Eén op de tien inwoners in onze regio heeft zelf te maken gehad met discriminatie. Dat vindt vooral plaats in de eigen buurt of straat, bij het solliciteren, op het werk of bij het winkelen. Zij worden naar eigen zeggen anders behandeld dan anderen en ze krijgen discriminerende opmerkingen naar hun hoofd geslingerd. Ook zijn ze soms ergens niet welkom of worden ze gepest of getreiterd.
Bijna de helft van de panelleden die discriminatie hebben ervaren, stelt dat ze meer contact zoekt met mensen met dezelfde achtergrond. Mensen die discriminerend gedrag vertonen, worden ontweken of op afstand gehouden.

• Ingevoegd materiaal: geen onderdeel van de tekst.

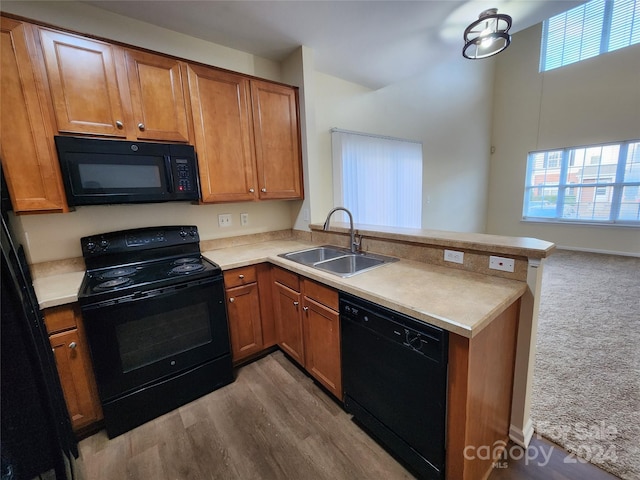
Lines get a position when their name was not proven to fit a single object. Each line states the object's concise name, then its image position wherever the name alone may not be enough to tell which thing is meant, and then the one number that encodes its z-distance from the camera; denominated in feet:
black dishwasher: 3.73
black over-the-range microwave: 5.25
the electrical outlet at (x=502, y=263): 4.53
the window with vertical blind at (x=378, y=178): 10.39
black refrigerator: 1.20
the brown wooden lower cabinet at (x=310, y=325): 5.51
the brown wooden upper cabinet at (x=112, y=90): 5.06
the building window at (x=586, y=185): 15.75
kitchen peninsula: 3.54
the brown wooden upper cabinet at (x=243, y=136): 6.65
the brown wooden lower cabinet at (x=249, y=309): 6.73
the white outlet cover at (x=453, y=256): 5.21
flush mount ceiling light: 5.94
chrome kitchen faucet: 6.86
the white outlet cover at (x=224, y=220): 8.14
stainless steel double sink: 6.37
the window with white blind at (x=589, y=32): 14.98
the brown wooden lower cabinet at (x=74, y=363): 4.75
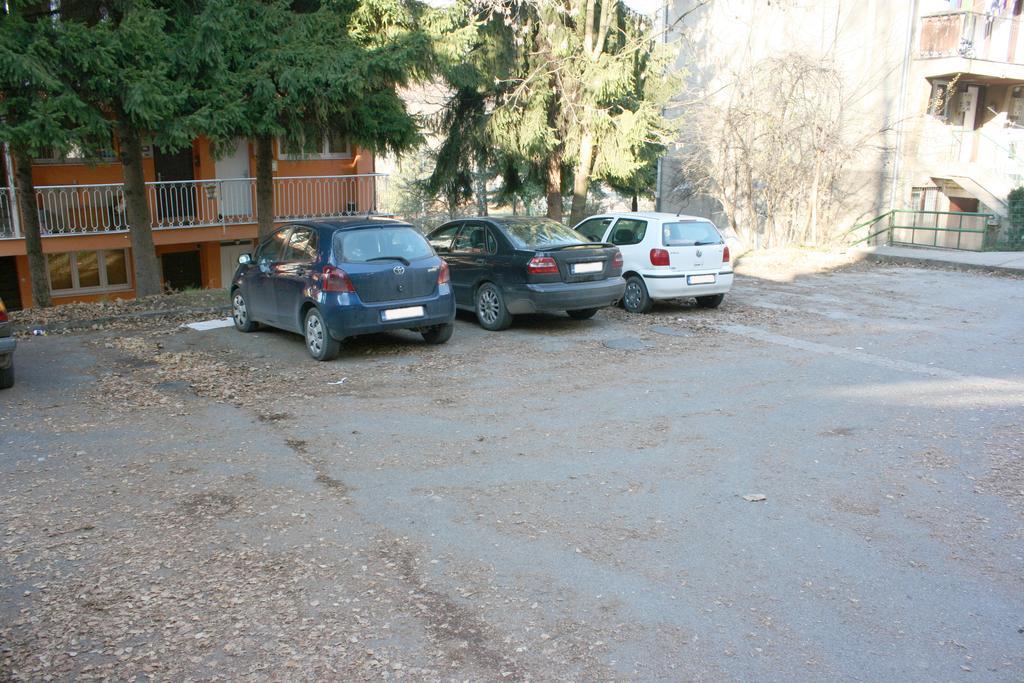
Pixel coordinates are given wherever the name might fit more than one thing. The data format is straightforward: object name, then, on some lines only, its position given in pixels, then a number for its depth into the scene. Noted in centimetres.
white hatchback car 1320
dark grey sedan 1155
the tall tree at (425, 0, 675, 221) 1959
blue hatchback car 1000
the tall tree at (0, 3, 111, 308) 1084
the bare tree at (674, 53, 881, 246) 2459
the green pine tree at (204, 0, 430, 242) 1248
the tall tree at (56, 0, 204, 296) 1143
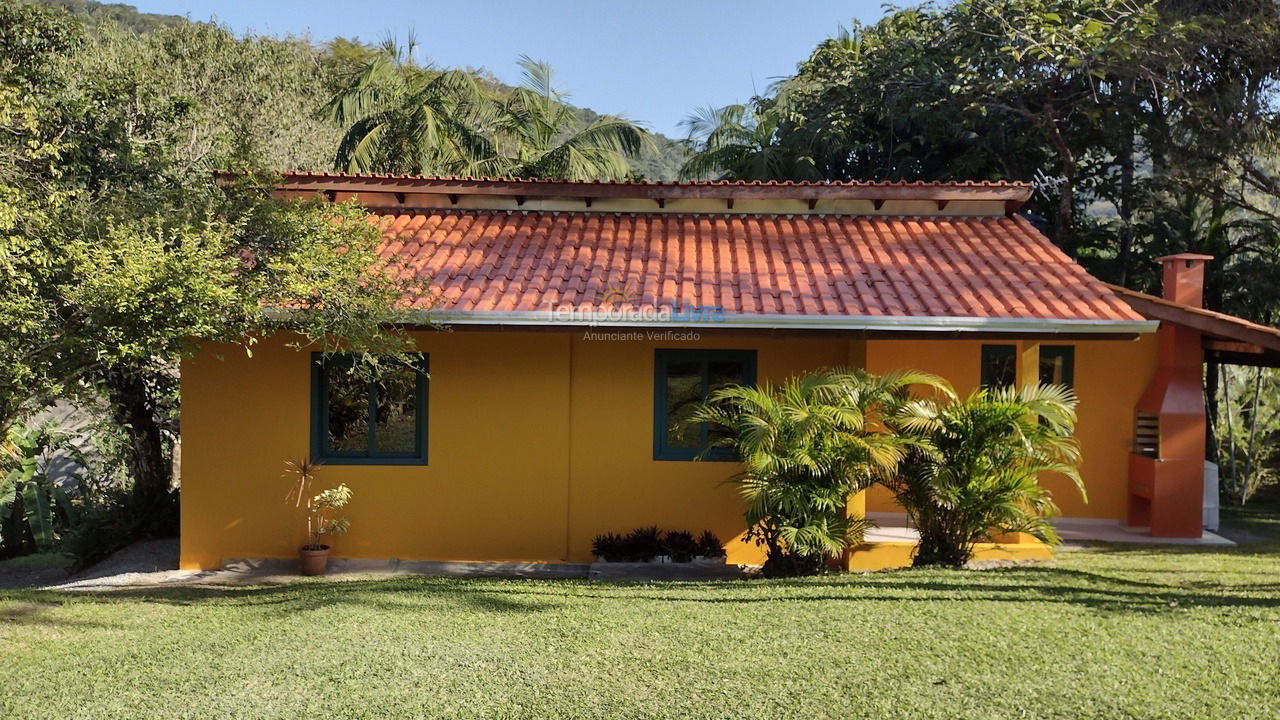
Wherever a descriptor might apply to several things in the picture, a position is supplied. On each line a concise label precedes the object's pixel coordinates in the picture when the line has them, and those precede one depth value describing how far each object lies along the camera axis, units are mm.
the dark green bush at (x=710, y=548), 8773
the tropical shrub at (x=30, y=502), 11305
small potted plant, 8812
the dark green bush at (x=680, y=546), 8727
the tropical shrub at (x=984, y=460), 7578
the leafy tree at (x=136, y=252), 5953
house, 8344
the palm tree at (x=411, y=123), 18750
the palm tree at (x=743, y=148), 18859
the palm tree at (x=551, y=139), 19812
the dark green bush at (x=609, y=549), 8812
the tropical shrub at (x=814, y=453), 7484
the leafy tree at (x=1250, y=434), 14062
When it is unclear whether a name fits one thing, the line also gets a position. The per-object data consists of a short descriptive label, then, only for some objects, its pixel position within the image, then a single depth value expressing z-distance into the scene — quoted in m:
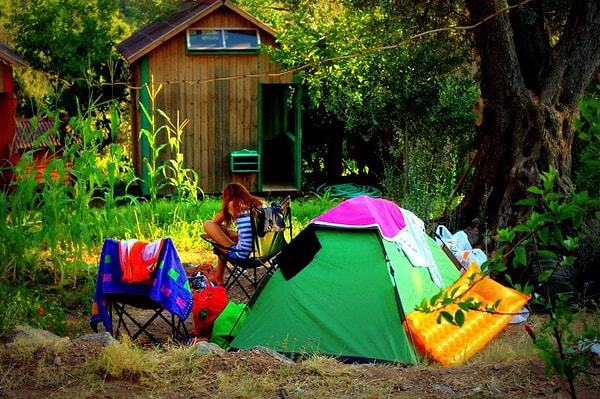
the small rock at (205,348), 5.69
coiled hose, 14.74
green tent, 6.87
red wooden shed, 14.12
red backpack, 7.49
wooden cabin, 14.28
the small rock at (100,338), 6.20
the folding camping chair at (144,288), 6.83
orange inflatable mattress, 6.72
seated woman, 8.41
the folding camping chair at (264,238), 8.29
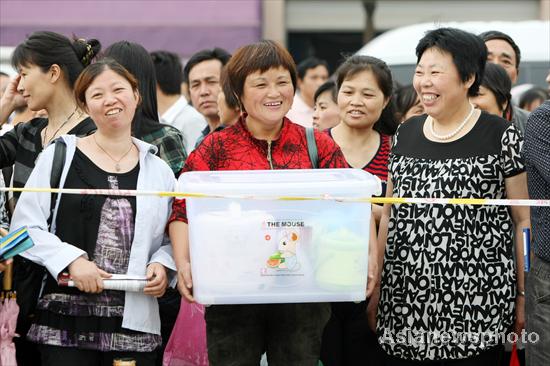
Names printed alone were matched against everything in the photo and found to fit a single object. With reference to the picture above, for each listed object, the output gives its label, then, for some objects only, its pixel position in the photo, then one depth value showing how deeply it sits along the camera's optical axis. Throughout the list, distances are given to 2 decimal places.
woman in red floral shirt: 7.38
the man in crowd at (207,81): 12.83
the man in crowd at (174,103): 13.01
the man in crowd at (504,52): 12.00
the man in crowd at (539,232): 7.32
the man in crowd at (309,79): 19.43
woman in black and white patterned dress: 7.67
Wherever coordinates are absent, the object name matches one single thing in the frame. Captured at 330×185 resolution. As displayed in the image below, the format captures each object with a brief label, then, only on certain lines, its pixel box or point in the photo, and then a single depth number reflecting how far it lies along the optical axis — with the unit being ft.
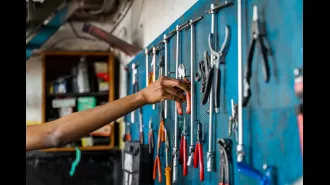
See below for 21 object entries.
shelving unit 13.26
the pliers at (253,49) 3.38
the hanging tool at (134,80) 9.72
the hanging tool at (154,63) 7.42
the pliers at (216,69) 4.18
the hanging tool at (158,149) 6.98
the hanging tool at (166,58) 6.66
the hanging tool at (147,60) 8.06
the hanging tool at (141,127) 8.99
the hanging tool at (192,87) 5.18
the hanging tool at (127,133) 11.16
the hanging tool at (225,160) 4.19
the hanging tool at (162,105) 6.91
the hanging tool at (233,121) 4.01
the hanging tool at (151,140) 7.85
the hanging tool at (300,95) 2.96
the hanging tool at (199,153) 4.89
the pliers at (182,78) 5.35
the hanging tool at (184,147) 5.58
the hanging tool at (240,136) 3.59
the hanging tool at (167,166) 6.37
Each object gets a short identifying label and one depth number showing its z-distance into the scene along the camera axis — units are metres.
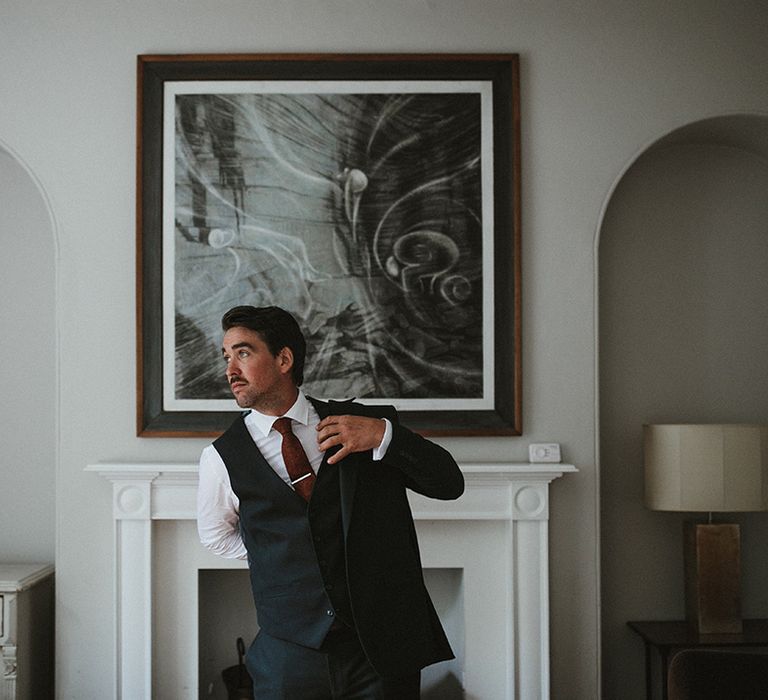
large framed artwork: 3.68
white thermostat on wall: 3.63
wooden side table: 3.52
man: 2.10
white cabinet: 3.44
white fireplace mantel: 3.56
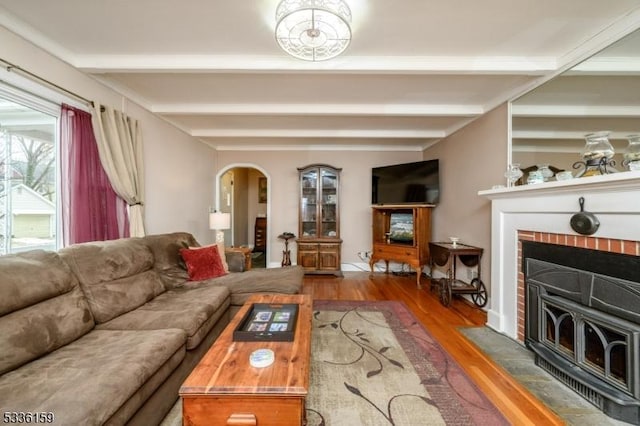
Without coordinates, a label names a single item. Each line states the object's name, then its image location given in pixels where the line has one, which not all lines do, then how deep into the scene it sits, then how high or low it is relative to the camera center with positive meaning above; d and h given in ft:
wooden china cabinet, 14.98 -0.35
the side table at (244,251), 11.39 -1.70
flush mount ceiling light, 4.63 +3.68
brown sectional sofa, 3.37 -2.33
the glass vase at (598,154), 5.62 +1.34
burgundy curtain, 7.01 +0.91
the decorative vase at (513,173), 7.85 +1.28
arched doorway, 18.90 +0.62
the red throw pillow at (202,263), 8.87 -1.74
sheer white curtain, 7.70 +1.95
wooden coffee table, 3.41 -2.44
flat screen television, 13.47 +1.77
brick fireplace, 4.87 -1.80
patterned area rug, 4.76 -3.75
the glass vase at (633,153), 5.01 +1.24
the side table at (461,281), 10.14 -2.74
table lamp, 12.28 -0.36
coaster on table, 3.91 -2.27
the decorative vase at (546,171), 7.04 +1.19
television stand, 13.01 -1.24
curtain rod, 5.61 +3.35
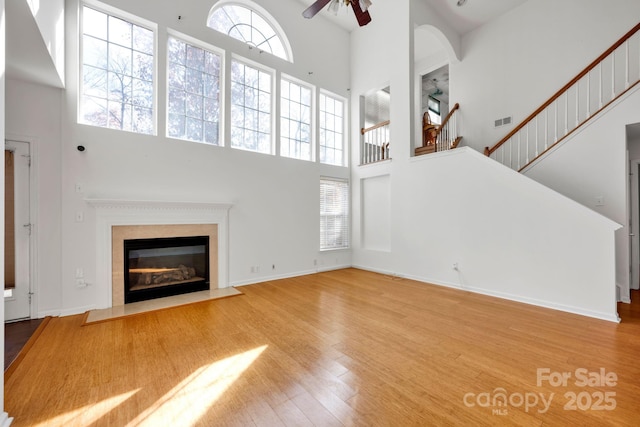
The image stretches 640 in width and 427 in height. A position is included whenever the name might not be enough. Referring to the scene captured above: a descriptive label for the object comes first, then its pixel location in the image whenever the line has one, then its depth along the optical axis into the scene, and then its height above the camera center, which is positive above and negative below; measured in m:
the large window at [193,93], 4.43 +2.14
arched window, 5.00 +3.82
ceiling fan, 3.44 +2.78
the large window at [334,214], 6.43 +0.01
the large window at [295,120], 5.79 +2.14
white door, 3.26 -0.27
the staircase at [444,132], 6.59 +2.13
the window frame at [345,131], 6.86 +2.20
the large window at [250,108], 5.08 +2.14
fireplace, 3.98 -0.86
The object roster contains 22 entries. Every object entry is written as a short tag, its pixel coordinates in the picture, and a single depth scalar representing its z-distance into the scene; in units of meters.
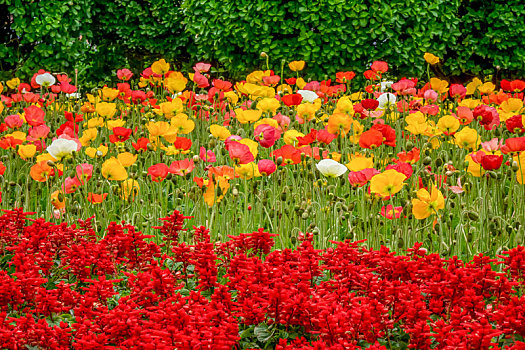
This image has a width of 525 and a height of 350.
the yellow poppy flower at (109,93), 9.85
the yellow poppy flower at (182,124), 7.42
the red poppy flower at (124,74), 11.07
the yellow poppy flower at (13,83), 11.00
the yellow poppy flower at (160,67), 10.42
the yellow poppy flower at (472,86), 10.37
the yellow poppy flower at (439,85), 9.86
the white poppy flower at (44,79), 10.61
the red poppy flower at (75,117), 8.57
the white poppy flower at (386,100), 9.24
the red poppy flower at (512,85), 10.15
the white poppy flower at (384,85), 10.76
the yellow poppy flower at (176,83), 9.70
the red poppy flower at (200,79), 9.75
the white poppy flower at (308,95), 9.10
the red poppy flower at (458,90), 9.87
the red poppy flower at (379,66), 10.43
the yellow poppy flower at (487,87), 10.16
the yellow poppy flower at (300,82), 10.33
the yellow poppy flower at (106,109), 8.59
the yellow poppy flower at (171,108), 8.41
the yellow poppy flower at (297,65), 10.72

‘Rotopmerking of foute grap’
Driekwart van de inwoners die nare ervaringen hebben gehad met discriminatie willen dat het stopt. In deze groep is de bereidheid om discriminatie te melden, echter niet groot. Deze slachtoffers denken niet dat het helpt, vinden het niet belangrijk genoeg of willen er liever geen aandacht aan besteden.
Eén van de ondervraagden zei: „Of ik een officiële melding doe hangt af van hoe erg de discriminatie is. Als je elke rotopmerking of foute grap moet gaan aangeven kun je wel aan de gang blijven.”
Slechts 15 tot 19 procent zegt stappen te ondernemen tegen discriminatie. De meest genoemde instantie waar een melding wordt gedaan is een vertrouwenspersoon.
Aanbeveling voor onderwijs
„Dat zoveel mensen die gediscrimineerd worden geen melding doen bij een meldpunt discriminatie of andere instantie, is wel een signaal waar we als maatschappij iets mee moeten”, vindt onderzoekster Imke Oosting.
Bijvoorbeeld door het doen van een melding eenvoudiger te maken. „Vorig jaar hebben de meeste antidiscriminatie-voorzieningen gekozen om een gezamenlijke naam te voeren: Discriminatie.nl. De zichtbaarheid en toegankelijkheid is daarmee beter geworden. Maar kennelijk zijn veel mensen niet op de hoogte van het bestaan van deze website.”
Eén van de aanbevelingen uit het discriminatie-onderzoek richt zich op het onderwijs. „Op basisscholen wordt in de groepen 7 en 8 al voorlichting gegeven over discriminatie en diversiteit. Maar zoiets vervaagt snel, dus we moeten die boodschap meer herhalen in het middelbaar- en hoger onderwijs. Er is op dat punt zeker winst te behalen”, aldus Oosting.